Au Burundi, mieux vaut ne pas bousculer le président footballeur
Au Burundi, mieux vaut ne pas bousculer le président footballeur
Le Monde.fr avec AFP
Deux hommes ont été écroués pour avoir recruté comme joueurs des réfugiés congolais qui, sur le terrain, ont osé « rudoyer » Pierre Nkurunziza.
Deux responsables administratifs burundais ont été écroués pour avoir « permis » que le président, Pierre Nkurunziza, soit malmené physiquement au cours d’un match de football, a-t-on appris, vendredi 2 mars, de source judiciaire et auprès de témoins.
L’administrateur de la commune de Kiremba, Cyriaque Nkezabahizi, et son adjoint chargé du sport, Michel Mutama, ont été écroués jeudi à la prison de Ngozi, à 130 km au nord de Bujumbura, pour des faits liés à un match qui a eu lieu le 3 février. Ce match opposait l’équipe de M. Nkurunziza, l’Alléluia FC, au club de Kiremba.
Pour l’occasion, les deux responsables auraient recruté des joueurs parmi les réfugiés congolais du camp de Musasa, à Kiremba, selon des témoignages recueillis au téléphone. « Ces Congolais ne connaissaient apparemment pas le président Nkurunziza, parce qu’ils l’ont fortement rudoyé. Ils l’ont attaqué à chaque fois qu’il avait la balle et l’ont fait tomber à plusieurs reprises, alors que les joueurs burundais prenaient soin de ne pas l’approcher de trop près », a indiqué l’un de ces témoins.
Les deux responsables, pourtant membres du parti présidentiel, le CNDD-FDD, ont été arrêtés jeudi par la police et le Service national de renseignement, qui dépend directement du président. « Les deux responsables administratifs ont été arrêtés et écroués pour “complot contre le chef de l’Etat”, sur mandat du procureur de la République près la cour d’appel à Ngozi », a annoncé par téléphone à l’AFP une source judiciaire qui a requis l’anonymat et confirmé que c’était en lien avec ce match.
Buts de « complaisance »
M. Nkurunziza, un chrétien « born again » évangélique, passe au moins la moitié de son temps à l’intérieur du pays, où il joue au football avec l’Alléluia FC ou chante et danse avec sa chorale « Komeza gusenga » (« Priez sans cesse » en kirundi, la langue nationale). Il participe aussi à des travaux de développement communautaire au cours desquels il n’hésite pas à donner de sa personne en transportant de grosses pierres ou en mélangeant le ciment au sable.

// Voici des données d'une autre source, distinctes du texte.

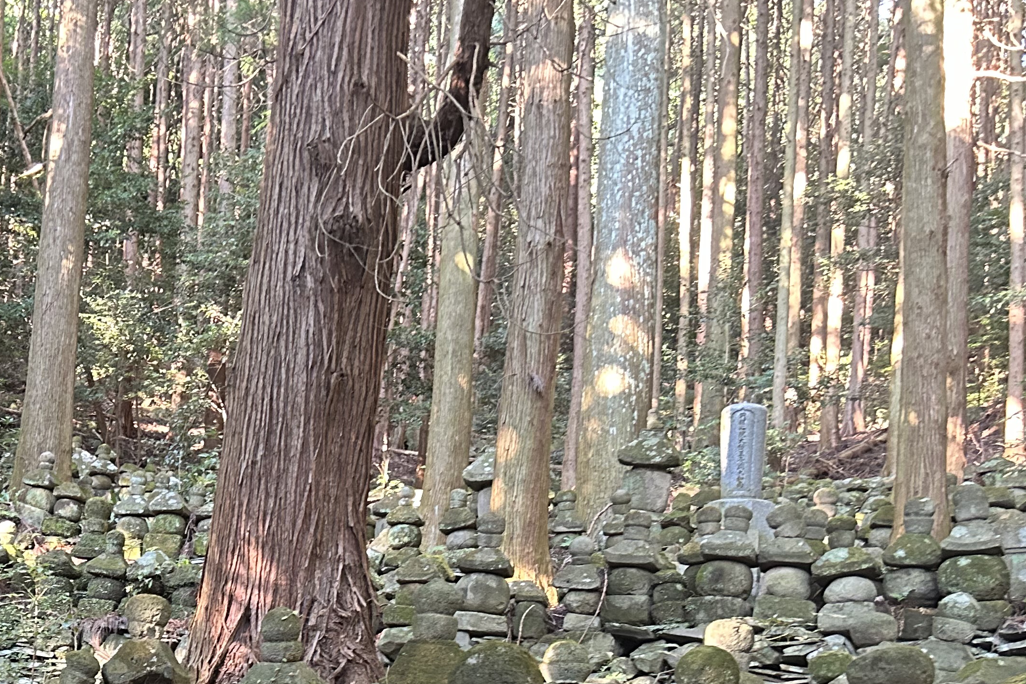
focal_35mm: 51
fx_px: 1453
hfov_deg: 37.0
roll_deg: -2.9
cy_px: 712
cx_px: 156
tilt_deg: +2.3
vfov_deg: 25.0
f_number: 1.5
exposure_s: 1/47
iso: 500
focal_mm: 5.7
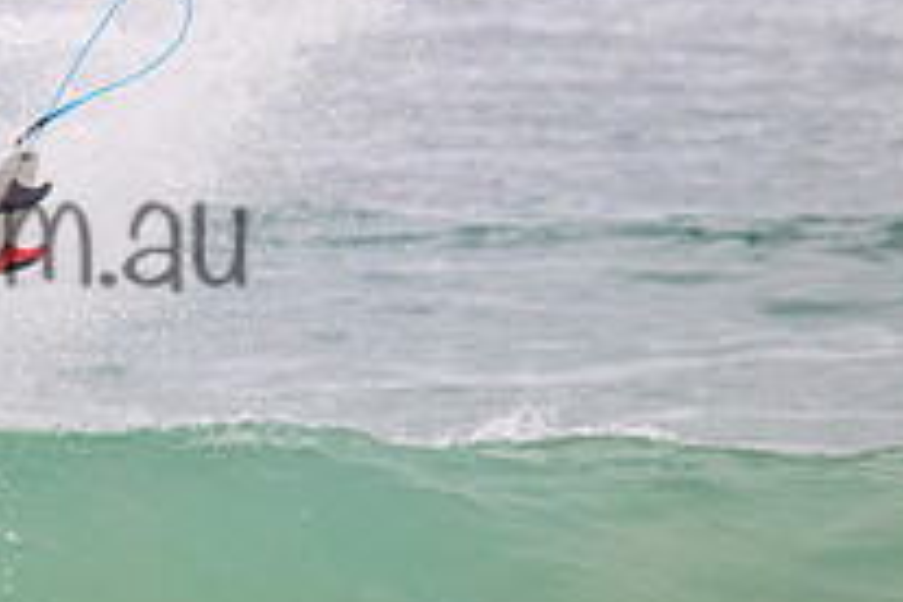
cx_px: -214
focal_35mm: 2237
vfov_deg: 0.6
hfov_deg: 0.9
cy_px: 185
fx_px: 56107
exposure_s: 1/2000
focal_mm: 800
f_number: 11
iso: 2000
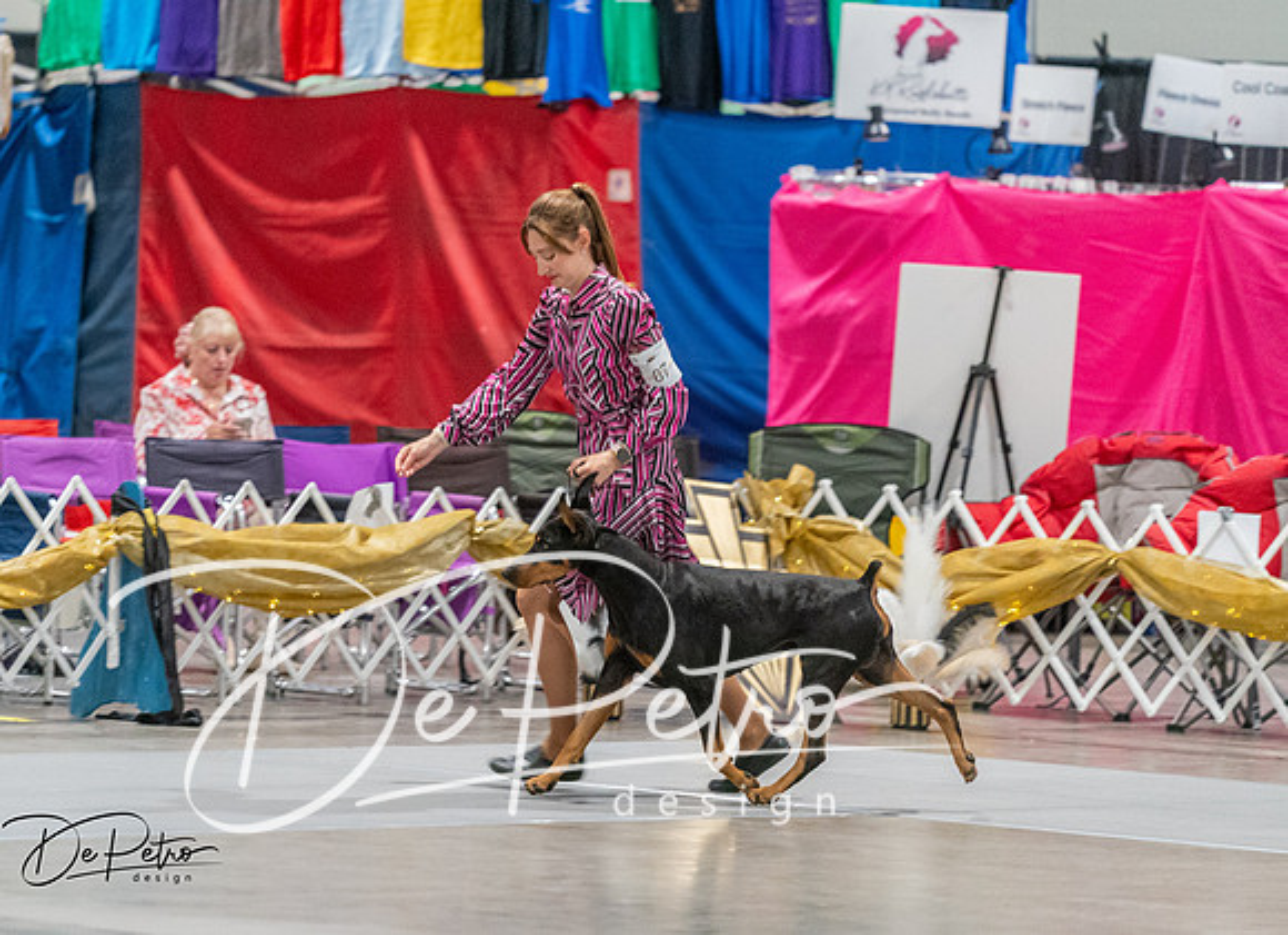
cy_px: 418
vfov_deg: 5.8
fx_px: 9257
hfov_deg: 8.0
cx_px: 586
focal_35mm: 252
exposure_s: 1/250
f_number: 2.8
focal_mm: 200
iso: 6400
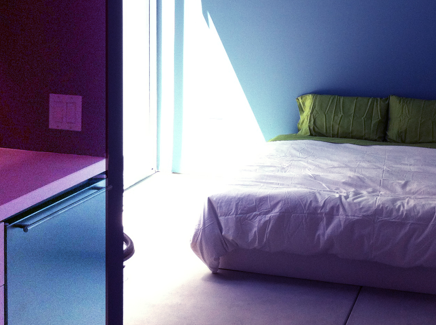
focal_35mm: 72
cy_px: 20
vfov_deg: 19.9
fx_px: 905
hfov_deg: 27.0
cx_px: 173
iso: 100
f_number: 2.8
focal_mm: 3.85
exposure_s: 1/120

A 54 ans, l’ancien professeur de sport à l’Institut d’éducation physique et du sport de l’université du Burundi continue d’alterner quotidiennement le football, la natation ou encore le cyclisme. Il y a encore quelques années, il n’hésitait pas à dévaler les montagnes qui séparent Ngozi de Bujumbura, sur une route alors fermée à la circulation et réservée à son usage exclusif.
M. Nkurunziza, qui joue parfois deux à trois matches par semaine, a fait construire un stade de plus de 9 000 places dans son village natal de Buye, situé dans la province de Ngozi, et des dizaines d’autres à travers le pays. Il marque un ou deux buts « de complaisance » à chaque fois, selon ses détracteurs, qui notent qu’aucun joueur adverse n’ose d’ordinaire l’attaquer sérieusement.